The Philippine capital with 12.8 million people is prone to flooding particularly during the typhoon season from June to October. It's a recurring problem that causes inundation of roads, exacerbates traffic congestion and destroys the lives, infrastructure and livelihood of people, especially the poor.
Under the Metro Manila Flood Management Project, the statement said 36 existing pumping stations will be modernized, 20 new ones will be constructed, and supporting infrastructure along critical waterways will be improved in the cities of Manila, Pasay, Taguig, Makati, Malabon, Mandaluyong, San Juan, Pasig, Valenzuela, Quezon City, and Caloocan.
Many of Metro Manila's existing pumping stations were built in the 1970s and become inefficient and underperforming.
"With this project the government is taking an important step in the implementation of the Metro Manila Flood Management Master Plan designed to safely control floods in the national capital region and surrounding areas," said Philippine Public Works and Highways Secretary Mark Villar.

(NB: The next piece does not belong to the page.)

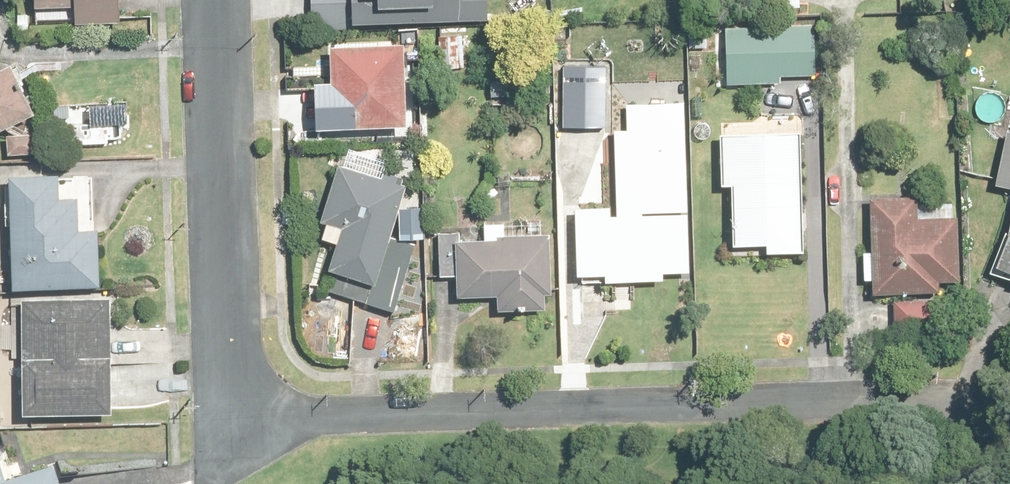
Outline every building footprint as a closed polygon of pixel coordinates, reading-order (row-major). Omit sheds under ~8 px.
[(21,27),(63,27),(63,43),(104,44),(105,0),(21,0),(21,27)] [(303,1),(303,46),(469,45),(469,0),(347,0),(303,1)] [(812,49),(716,48),(716,106),(811,107),(812,49)] [(399,67),(321,67),(321,148),(399,148),(399,67)] [(604,91),(552,88),(549,149),(601,151),(604,91)] [(18,126),(0,94),(0,137),(18,126)] [(800,135),(719,133),(716,256),(797,258),(800,135)] [(1009,188),(1009,139),(999,185),(1009,188)] [(403,206),(332,179),(306,245),(333,255),(312,310),(388,339),(418,263),(385,250),(403,206)] [(46,220),(46,192),(0,193),(0,233),(2,311),(44,310),(89,310),(87,250),(70,250),(69,219),(46,220)] [(993,273),(1009,277),(1009,205),(993,273)] [(915,319),(915,313),(953,312),(951,235),(914,236),(914,223),(865,224),(866,320),(915,319)] [(605,309),(605,305),(675,306),(676,241),(605,240),(605,229),(569,228),(569,309),(605,309)] [(491,336),(544,334),(544,262),(451,262),(451,323),(490,323),(491,336)] [(100,319),(11,320),(12,433),(101,433),(100,319)]
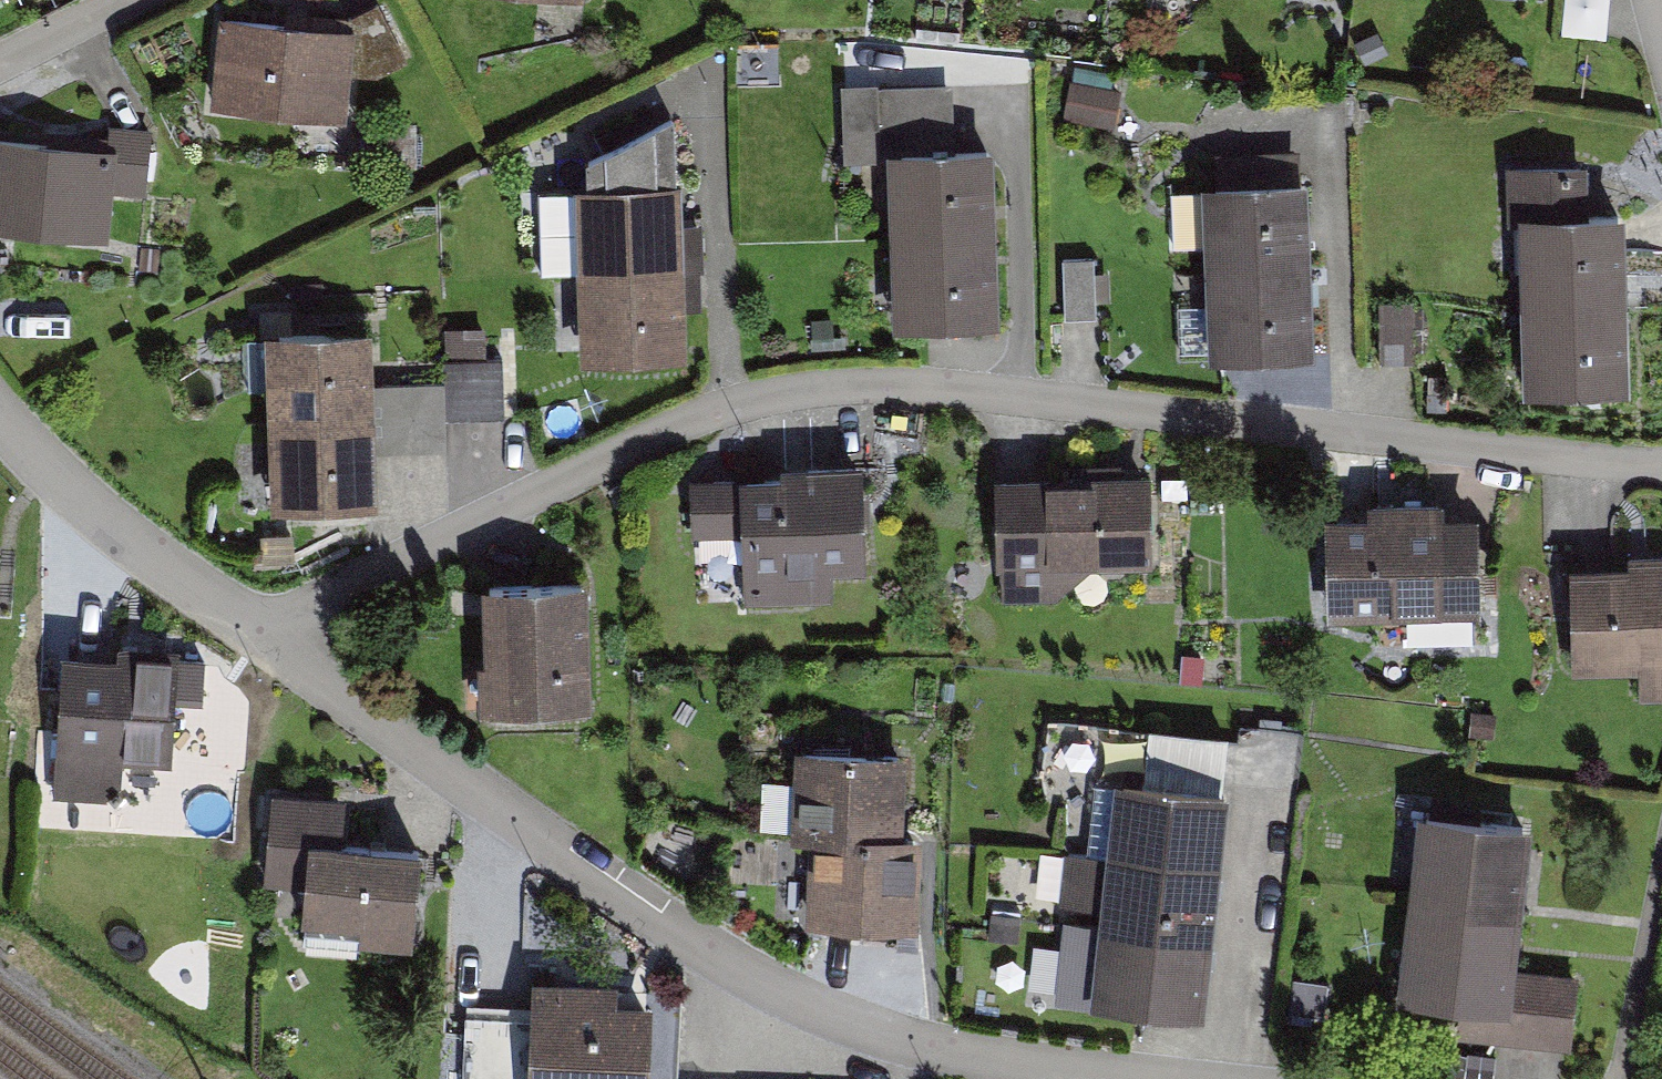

Villar said the master plan will take 25 years to implement "but this phase of modernizing Metro Manila's pumping station will ensure that 7 million residents will be less vulnerable to floods."
Solid waste clogs waterways and entries to pumping stations, affecting the operation and maintenance of the pumps. The project will improve management of solid waste within the villages near the drainage systems served by the pumping stations.
It will also support the government's resettlement of informal settlers that are located on the waterways, the statement said.
The project will cost 500 million U.S. dollars, of which 207.6 million dollars will come from the WB. AIIB will provide another 207.6 million dollars separately while the Philippine government will provide the remaining 84.79 million dollars, the statement said.
"The floods disrupt business and commercial activities, causing unnecessary economic costs. Investing in sustainable infrastructure is a key priority for AIIB and we feel the project is a great fit for our investment in the Philippines," said Supee Teravaninthorn, AIIB director general for investment operations.
The statement said the Department of Public Works and Highways and the Metro Manila Development Authority will implement the project in close coordination with local governments and key shelter agencies.
Slated to start this year, the statement said the project is scheduled to be completed in 2024.